Look through the material below and report every line that includes "مانع".

+++

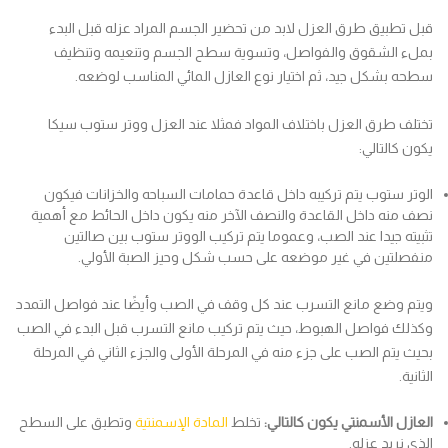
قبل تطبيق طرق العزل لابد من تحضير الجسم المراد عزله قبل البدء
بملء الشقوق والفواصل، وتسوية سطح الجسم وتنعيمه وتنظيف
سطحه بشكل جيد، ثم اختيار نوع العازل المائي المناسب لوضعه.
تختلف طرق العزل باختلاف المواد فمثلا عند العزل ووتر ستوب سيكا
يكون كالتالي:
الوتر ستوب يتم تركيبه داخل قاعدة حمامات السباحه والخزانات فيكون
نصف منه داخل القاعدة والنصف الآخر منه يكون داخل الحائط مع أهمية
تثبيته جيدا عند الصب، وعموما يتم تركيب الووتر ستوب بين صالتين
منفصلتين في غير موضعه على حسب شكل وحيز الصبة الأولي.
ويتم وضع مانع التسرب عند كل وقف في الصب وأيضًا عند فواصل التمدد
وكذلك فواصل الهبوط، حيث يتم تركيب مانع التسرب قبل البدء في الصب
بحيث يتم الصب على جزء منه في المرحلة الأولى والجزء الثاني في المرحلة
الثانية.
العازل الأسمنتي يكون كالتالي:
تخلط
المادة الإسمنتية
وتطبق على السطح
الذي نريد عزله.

+++

- _EXERCISE RESPONSE_:
ويتم وضع مانع التسرب عند كل وقف في الصب وأيضًا عند فواصل التمدد
وكذلك فواصل الهبوط، حيث يتم تركيب مانع التسرب قبل البدء في الصب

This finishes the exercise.